Source data
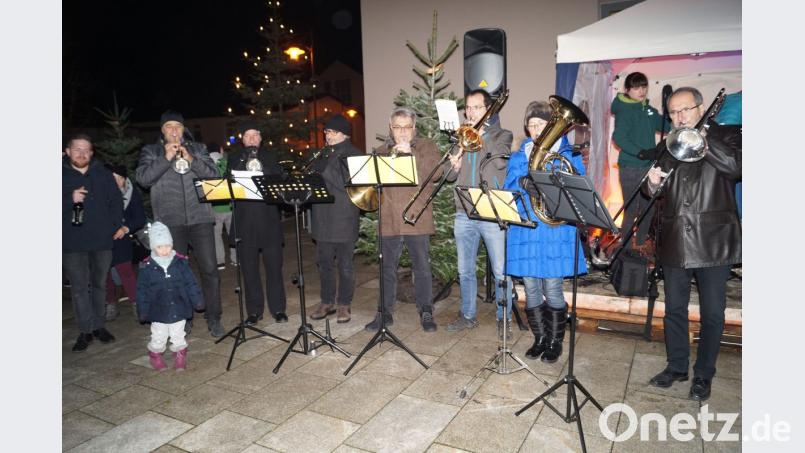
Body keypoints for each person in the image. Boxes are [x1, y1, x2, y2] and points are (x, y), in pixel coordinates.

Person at [644, 87, 741, 401]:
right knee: (674, 309)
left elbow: (736, 168)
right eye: (673, 112)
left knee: (713, 312)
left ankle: (703, 375)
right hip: (675, 238)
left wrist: (703, 141)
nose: (678, 117)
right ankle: (676, 367)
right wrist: (653, 184)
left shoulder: (729, 134)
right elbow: (652, 191)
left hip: (713, 239)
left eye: (684, 110)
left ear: (701, 109)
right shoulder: (668, 144)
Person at [503, 101, 587, 363]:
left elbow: (579, 186)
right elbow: (508, 187)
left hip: (555, 230)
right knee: (530, 287)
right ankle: (539, 339)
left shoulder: (568, 152)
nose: (536, 130)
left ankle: (555, 342)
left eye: (541, 124)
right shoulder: (519, 155)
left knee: (552, 288)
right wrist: (523, 180)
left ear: (552, 125)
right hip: (527, 227)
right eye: (531, 126)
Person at [135, 110, 225, 337]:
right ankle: (184, 319)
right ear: (162, 130)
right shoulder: (151, 151)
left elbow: (214, 175)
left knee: (210, 270)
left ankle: (213, 317)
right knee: (177, 272)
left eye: (178, 126)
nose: (174, 131)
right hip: (170, 223)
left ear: (184, 129)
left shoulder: (198, 149)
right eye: (169, 127)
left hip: (201, 219)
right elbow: (143, 179)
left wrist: (192, 159)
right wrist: (165, 158)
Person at [363, 106, 443, 332]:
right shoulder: (380, 152)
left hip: (416, 217)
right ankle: (384, 312)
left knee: (422, 268)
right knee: (386, 269)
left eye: (407, 127)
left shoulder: (426, 146)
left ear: (414, 127)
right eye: (398, 127)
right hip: (388, 219)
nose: (403, 132)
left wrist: (410, 154)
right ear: (391, 128)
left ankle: (426, 311)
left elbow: (435, 173)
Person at [445, 89, 514, 340]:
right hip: (464, 211)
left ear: (488, 110)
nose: (470, 112)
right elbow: (449, 176)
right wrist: (456, 164)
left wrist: (482, 136)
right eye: (468, 108)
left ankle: (503, 317)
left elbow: (499, 163)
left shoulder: (502, 135)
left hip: (492, 211)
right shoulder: (460, 137)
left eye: (476, 107)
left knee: (500, 270)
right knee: (465, 270)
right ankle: (467, 315)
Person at [63, 134, 122, 352]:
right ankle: (85, 331)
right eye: (77, 149)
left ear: (91, 153)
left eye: (86, 150)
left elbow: (116, 200)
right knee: (79, 289)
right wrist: (69, 198)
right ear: (68, 151)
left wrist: (114, 225)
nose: (81, 153)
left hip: (101, 240)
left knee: (100, 285)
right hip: (72, 241)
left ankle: (99, 326)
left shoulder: (102, 173)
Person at [226, 122, 288, 324]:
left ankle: (278, 309)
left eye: (255, 135)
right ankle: (254, 312)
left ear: (261, 139)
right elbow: (227, 179)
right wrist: (246, 157)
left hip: (268, 221)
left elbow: (279, 178)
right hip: (245, 222)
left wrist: (260, 163)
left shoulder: (270, 157)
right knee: (249, 271)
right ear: (243, 139)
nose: (252, 139)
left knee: (274, 270)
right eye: (248, 135)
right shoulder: (235, 157)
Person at [308, 115, 363, 324]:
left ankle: (344, 304)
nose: (327, 136)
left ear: (344, 134)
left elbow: (348, 185)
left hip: (344, 217)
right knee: (324, 264)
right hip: (322, 217)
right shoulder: (323, 153)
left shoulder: (354, 154)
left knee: (345, 265)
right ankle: (326, 301)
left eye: (332, 132)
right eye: (326, 132)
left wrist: (323, 169)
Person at [136, 222, 205, 371]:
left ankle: (180, 354)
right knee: (159, 335)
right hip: (158, 309)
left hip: (179, 306)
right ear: (153, 247)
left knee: (178, 333)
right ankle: (155, 354)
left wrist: (197, 300)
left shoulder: (180, 262)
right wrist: (143, 310)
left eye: (167, 245)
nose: (165, 250)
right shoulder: (147, 267)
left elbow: (190, 282)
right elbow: (142, 291)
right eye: (160, 247)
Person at [610, 72, 666, 251]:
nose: (641, 91)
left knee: (648, 207)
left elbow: (665, 125)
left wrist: (672, 115)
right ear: (627, 90)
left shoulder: (647, 109)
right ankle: (624, 248)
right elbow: (619, 136)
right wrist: (640, 153)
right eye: (636, 88)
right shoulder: (625, 110)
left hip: (649, 166)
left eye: (643, 87)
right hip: (630, 167)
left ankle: (640, 245)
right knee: (632, 208)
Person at [104, 164, 146, 321]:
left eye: (119, 179)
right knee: (104, 275)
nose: (116, 183)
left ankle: (137, 304)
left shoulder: (130, 193)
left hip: (122, 238)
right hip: (103, 240)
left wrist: (125, 228)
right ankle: (110, 304)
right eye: (112, 179)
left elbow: (139, 218)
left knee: (126, 272)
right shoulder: (101, 193)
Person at [208, 142, 238, 269]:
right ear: (220, 149)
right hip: (230, 204)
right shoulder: (228, 161)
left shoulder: (206, 165)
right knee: (234, 233)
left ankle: (220, 262)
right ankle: (236, 259)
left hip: (214, 206)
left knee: (216, 235)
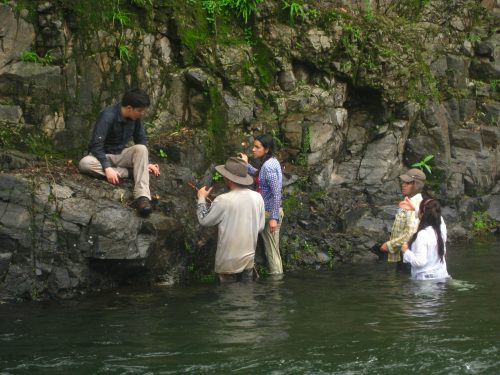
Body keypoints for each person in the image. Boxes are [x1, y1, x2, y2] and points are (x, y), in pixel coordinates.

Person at [78, 89, 160, 217]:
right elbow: (96, 145)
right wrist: (107, 168)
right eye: (140, 110)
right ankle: (131, 172)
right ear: (129, 108)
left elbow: (141, 140)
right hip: (101, 157)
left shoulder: (136, 117)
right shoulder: (108, 116)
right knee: (84, 163)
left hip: (120, 155)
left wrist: (146, 162)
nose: (142, 113)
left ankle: (142, 197)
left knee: (141, 149)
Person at [197, 157, 265, 283]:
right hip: (248, 261)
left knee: (228, 298)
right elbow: (260, 227)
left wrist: (201, 198)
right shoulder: (258, 197)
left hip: (228, 263)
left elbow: (204, 220)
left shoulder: (222, 200)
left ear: (228, 178)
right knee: (246, 297)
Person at [240, 134, 284, 276]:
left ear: (267, 149)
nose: (253, 149)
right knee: (271, 250)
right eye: (254, 146)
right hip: (265, 212)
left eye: (257, 147)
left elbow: (277, 192)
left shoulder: (269, 167)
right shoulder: (269, 162)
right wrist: (246, 166)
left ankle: (276, 285)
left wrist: (274, 218)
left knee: (272, 251)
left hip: (269, 213)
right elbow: (260, 176)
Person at [378, 168, 426, 267]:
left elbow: (410, 234)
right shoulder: (408, 201)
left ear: (416, 185)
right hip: (403, 254)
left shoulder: (415, 204)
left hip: (410, 256)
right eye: (403, 182)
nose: (403, 185)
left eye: (408, 183)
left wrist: (388, 245)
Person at [401, 198, 450, 280]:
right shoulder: (440, 230)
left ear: (422, 213)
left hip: (425, 280)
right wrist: (417, 208)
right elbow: (434, 214)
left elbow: (420, 262)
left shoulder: (422, 234)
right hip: (441, 275)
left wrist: (406, 251)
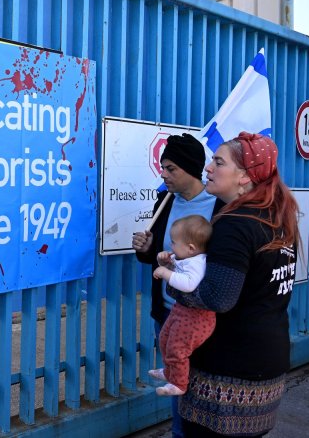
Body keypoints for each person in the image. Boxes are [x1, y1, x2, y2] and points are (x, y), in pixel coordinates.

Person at [169, 132, 299, 437]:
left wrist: (174, 284)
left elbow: (218, 298)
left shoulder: (235, 224)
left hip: (227, 372)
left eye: (218, 162)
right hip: (266, 365)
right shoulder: (276, 217)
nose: (208, 168)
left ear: (244, 177)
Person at [132, 133, 224, 438]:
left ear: (190, 168)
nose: (164, 174)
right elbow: (157, 258)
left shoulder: (219, 206)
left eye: (171, 168)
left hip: (202, 319)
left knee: (204, 393)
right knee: (177, 387)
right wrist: (145, 249)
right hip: (168, 315)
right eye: (163, 167)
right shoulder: (165, 200)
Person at [148, 215, 215, 396]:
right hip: (181, 311)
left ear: (191, 248)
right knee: (164, 338)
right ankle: (169, 371)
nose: (171, 246)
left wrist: (165, 273)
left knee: (178, 349)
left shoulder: (197, 263)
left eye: (174, 243)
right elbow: (178, 269)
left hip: (195, 318)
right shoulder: (187, 258)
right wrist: (167, 263)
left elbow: (189, 284)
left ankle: (178, 383)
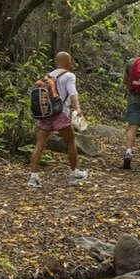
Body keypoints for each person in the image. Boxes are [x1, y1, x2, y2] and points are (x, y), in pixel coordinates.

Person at [27, 51, 87, 187]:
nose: (71, 63)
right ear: (67, 62)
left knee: (39, 144)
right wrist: (77, 108)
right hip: (60, 114)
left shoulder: (48, 76)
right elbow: (73, 93)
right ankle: (75, 172)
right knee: (70, 141)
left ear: (56, 62)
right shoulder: (69, 76)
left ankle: (33, 177)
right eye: (70, 61)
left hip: (46, 114)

• **Try it**: What you write out is the stretch of entries from the line containing "left elbow: (420, 262)" to the line containing "right knee: (164, 338)", word for word, with both end lines and no pictures.

• **Worked solution**:
left elbow: (420, 262)
left shoulder: (422, 234)
right hip: (441, 275)
left wrist: (406, 251)
Body keypoints for each person in the image. Boxes are [x1, y1, x2, y2] and points are (x, y), in pixel coordinates.

Person at [169, 132, 299, 437]:
left wrist: (174, 284)
left elbow: (218, 298)
left shoulder: (235, 224)
left hip: (227, 372)
left eye: (218, 162)
right hip: (266, 365)
right shoulder: (276, 217)
nose: (208, 168)
left ear: (244, 177)
Person at [132, 133, 224, 438]:
left ear: (190, 168)
nose: (164, 174)
right elbow: (157, 258)
left shoulder: (219, 206)
left eye: (171, 168)
left hip: (202, 319)
left knee: (204, 393)
right knee: (177, 387)
right wrist: (145, 249)
right hip: (168, 315)
right eye: (163, 167)
right shoulder: (165, 200)
Person at [148, 215, 215, 396]:
right hip: (181, 311)
left ear: (191, 248)
right knee: (164, 338)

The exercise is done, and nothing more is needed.